Le musée Jacquemart-André présente une exposition très intéressante sur l’art du XVIIe siècle. En quelques salles, nous découvrons comment des mouvements artistiques peuvent évoluer et s’influencer.

Nous commençons avec le baroque flamand, lui même inspiré du baroque italien. Un des maîtres de cette période est Rubens, il vient en France à la demande d’Henri IV et surtout de de Marie de Médicis et réalise en 1625 une série pour le Louvre. L’expo présente une Allégorie du bon gouvernement qui évoque la régente.
Nous retrouvons dans ces toiles les caractéristiques de l’art flamand, le gout des compositions, des paysages, le rendu des étoffes mais aussi les jeux de lumières. Les peintres flamands raflent les commandes officielles, les français apprennent auprès d’eux et l’expo nous permet de comparer les mêmes thèmes traités par des français ou des flamands, ceux-ci emportent la palme (magnifique tableau de Snyders : Un chien défend sa proie).
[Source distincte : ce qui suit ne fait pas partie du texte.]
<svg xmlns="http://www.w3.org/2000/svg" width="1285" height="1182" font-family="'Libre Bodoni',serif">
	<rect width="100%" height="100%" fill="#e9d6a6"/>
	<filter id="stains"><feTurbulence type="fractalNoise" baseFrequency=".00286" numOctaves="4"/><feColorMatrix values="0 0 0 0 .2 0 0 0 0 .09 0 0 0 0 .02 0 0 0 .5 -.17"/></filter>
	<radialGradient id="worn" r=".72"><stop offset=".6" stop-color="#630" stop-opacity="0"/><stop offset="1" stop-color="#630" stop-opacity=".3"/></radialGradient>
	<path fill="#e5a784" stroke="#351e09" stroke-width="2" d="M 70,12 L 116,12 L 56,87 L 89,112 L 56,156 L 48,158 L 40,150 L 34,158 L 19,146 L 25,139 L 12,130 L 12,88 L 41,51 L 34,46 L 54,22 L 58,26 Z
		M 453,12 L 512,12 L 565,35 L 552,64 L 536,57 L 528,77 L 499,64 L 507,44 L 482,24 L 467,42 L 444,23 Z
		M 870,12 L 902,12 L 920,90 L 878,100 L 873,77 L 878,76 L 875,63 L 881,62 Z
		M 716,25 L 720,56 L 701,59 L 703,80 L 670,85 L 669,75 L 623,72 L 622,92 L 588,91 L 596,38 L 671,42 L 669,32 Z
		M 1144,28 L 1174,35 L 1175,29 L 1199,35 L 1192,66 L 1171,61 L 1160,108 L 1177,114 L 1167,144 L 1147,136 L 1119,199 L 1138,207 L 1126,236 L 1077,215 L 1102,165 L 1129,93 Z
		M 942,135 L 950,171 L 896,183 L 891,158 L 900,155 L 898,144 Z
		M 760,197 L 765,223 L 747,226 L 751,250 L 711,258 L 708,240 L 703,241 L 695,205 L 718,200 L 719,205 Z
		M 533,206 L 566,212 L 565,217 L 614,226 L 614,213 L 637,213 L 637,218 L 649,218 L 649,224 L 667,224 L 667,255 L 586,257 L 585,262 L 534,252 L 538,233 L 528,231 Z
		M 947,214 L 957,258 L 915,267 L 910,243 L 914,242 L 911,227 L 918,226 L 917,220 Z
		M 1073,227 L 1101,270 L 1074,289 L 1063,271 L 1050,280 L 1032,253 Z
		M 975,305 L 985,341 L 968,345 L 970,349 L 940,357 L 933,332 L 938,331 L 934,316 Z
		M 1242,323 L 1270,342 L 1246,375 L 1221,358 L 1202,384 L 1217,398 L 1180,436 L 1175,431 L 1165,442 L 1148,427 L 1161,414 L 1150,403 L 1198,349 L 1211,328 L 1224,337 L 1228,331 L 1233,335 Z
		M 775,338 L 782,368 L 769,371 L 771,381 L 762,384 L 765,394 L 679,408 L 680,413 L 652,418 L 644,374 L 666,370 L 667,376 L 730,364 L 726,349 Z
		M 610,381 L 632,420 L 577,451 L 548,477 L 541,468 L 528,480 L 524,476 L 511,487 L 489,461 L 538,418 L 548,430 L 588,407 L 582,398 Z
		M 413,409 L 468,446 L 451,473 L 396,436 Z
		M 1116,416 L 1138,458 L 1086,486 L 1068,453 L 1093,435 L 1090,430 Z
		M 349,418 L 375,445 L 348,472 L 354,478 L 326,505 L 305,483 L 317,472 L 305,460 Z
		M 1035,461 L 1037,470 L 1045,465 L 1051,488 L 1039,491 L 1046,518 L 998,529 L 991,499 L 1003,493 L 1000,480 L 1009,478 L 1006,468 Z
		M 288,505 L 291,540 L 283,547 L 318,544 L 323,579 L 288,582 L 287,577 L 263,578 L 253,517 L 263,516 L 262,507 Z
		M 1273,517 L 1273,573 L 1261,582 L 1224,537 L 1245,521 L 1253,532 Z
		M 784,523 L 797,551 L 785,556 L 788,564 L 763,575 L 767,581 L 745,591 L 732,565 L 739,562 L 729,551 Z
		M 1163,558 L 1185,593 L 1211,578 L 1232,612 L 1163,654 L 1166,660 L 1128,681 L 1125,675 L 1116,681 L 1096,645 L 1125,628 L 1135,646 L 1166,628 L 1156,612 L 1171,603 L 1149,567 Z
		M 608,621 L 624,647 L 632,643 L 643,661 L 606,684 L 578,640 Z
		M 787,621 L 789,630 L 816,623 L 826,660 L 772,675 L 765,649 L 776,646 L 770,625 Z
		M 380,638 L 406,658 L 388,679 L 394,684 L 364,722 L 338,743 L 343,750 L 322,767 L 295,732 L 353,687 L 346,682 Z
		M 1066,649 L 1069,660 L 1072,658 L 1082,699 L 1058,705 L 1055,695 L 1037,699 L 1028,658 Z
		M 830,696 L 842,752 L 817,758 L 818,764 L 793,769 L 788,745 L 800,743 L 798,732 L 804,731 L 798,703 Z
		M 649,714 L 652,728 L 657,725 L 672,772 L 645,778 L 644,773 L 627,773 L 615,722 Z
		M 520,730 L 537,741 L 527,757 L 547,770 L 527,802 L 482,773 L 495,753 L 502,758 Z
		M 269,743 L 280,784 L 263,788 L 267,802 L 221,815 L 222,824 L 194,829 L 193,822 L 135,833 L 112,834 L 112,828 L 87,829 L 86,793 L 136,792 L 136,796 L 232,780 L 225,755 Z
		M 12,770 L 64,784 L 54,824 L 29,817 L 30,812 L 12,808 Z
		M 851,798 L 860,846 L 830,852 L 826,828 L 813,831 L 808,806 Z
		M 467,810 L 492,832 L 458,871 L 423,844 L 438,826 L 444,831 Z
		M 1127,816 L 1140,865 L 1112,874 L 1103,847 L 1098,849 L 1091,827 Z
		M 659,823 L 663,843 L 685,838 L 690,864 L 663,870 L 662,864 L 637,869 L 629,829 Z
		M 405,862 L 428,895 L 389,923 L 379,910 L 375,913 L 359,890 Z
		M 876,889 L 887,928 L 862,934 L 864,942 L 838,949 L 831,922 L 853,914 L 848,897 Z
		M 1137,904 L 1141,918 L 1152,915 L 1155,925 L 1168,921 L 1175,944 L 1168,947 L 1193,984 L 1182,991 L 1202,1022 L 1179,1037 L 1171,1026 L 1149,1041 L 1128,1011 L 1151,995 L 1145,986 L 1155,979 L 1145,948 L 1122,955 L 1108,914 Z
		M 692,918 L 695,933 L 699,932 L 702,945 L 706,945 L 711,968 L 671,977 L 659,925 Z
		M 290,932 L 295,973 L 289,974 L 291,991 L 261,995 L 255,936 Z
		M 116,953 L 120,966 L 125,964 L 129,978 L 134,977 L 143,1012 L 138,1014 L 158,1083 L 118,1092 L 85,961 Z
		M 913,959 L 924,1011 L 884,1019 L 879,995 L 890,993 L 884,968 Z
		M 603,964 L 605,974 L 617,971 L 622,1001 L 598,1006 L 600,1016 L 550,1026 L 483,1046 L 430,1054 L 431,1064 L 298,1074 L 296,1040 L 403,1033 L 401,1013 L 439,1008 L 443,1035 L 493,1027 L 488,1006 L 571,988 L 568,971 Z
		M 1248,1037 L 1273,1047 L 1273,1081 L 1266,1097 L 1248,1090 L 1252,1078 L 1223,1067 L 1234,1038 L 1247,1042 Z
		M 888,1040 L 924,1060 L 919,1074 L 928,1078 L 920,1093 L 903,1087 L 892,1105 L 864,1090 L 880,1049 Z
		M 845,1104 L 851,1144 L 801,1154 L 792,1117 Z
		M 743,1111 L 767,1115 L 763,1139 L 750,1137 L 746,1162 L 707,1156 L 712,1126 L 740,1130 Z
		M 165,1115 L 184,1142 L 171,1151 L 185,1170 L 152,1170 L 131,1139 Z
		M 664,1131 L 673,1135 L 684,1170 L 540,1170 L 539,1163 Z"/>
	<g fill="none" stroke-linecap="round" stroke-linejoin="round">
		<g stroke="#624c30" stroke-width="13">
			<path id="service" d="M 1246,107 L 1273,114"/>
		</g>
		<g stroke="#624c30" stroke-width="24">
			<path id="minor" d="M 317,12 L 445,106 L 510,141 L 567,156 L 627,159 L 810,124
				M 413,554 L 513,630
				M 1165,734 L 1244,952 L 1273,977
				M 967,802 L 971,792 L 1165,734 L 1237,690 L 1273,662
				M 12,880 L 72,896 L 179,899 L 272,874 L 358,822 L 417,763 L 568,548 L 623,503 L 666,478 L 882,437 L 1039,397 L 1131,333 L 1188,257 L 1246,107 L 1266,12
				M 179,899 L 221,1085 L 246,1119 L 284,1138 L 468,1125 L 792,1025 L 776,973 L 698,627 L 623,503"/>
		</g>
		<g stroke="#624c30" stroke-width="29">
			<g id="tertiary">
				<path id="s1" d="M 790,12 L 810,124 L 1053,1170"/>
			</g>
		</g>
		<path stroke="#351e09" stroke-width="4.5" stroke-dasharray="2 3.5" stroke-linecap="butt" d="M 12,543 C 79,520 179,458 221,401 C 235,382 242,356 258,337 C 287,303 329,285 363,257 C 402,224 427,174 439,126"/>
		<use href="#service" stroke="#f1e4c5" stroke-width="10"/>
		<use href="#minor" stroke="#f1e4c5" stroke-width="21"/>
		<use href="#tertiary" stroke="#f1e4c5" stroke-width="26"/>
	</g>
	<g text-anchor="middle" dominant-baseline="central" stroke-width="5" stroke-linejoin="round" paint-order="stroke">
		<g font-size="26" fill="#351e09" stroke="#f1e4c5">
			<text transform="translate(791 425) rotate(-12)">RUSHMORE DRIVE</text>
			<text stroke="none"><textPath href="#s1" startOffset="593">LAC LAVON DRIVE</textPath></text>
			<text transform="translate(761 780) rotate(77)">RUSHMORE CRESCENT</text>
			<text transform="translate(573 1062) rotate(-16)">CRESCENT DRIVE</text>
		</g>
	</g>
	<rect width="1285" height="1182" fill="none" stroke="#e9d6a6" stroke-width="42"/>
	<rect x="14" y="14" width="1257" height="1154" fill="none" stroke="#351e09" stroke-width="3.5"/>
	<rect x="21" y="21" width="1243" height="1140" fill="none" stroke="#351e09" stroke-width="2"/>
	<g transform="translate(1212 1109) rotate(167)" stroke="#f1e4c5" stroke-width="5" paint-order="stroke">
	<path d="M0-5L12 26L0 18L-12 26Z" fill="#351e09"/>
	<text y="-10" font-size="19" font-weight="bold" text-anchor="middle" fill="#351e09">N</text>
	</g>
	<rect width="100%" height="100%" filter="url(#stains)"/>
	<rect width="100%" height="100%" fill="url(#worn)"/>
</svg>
Je découvre à cette occasion que Philippe de Champaigne est considéré comme un peintre flamand, il a tout appris chez eux.

Les peintre flamands, principalement basés à Anvers, exportent beaucoup, or la guilde des peintres régente la commercialisation des œuvres sur Paris et cherche à leur faire barrage, aussi ils s’installent au faubourg Saint Germain, rejoints par les peintres provinciaux rejetés de Paris. Cela crée une proximité et comme il y a des amateurs pour les scènes de genre flamandes, les artistes en font aussi, notamment les frères Le Nain.

La mise en valeur des antiquités et leur intégration à l’art marque l’arrivée du classicisme. C’est un courant marqué aussi par des compositions assez strictes illustré notamment par Nicolas Poussin, mais aussi Le Lorrain ou Charles Lebrun. C’est drôle de constater que Poussin, peintre représentatif de l’art français a fait quasiment toute sa carrière à Rome.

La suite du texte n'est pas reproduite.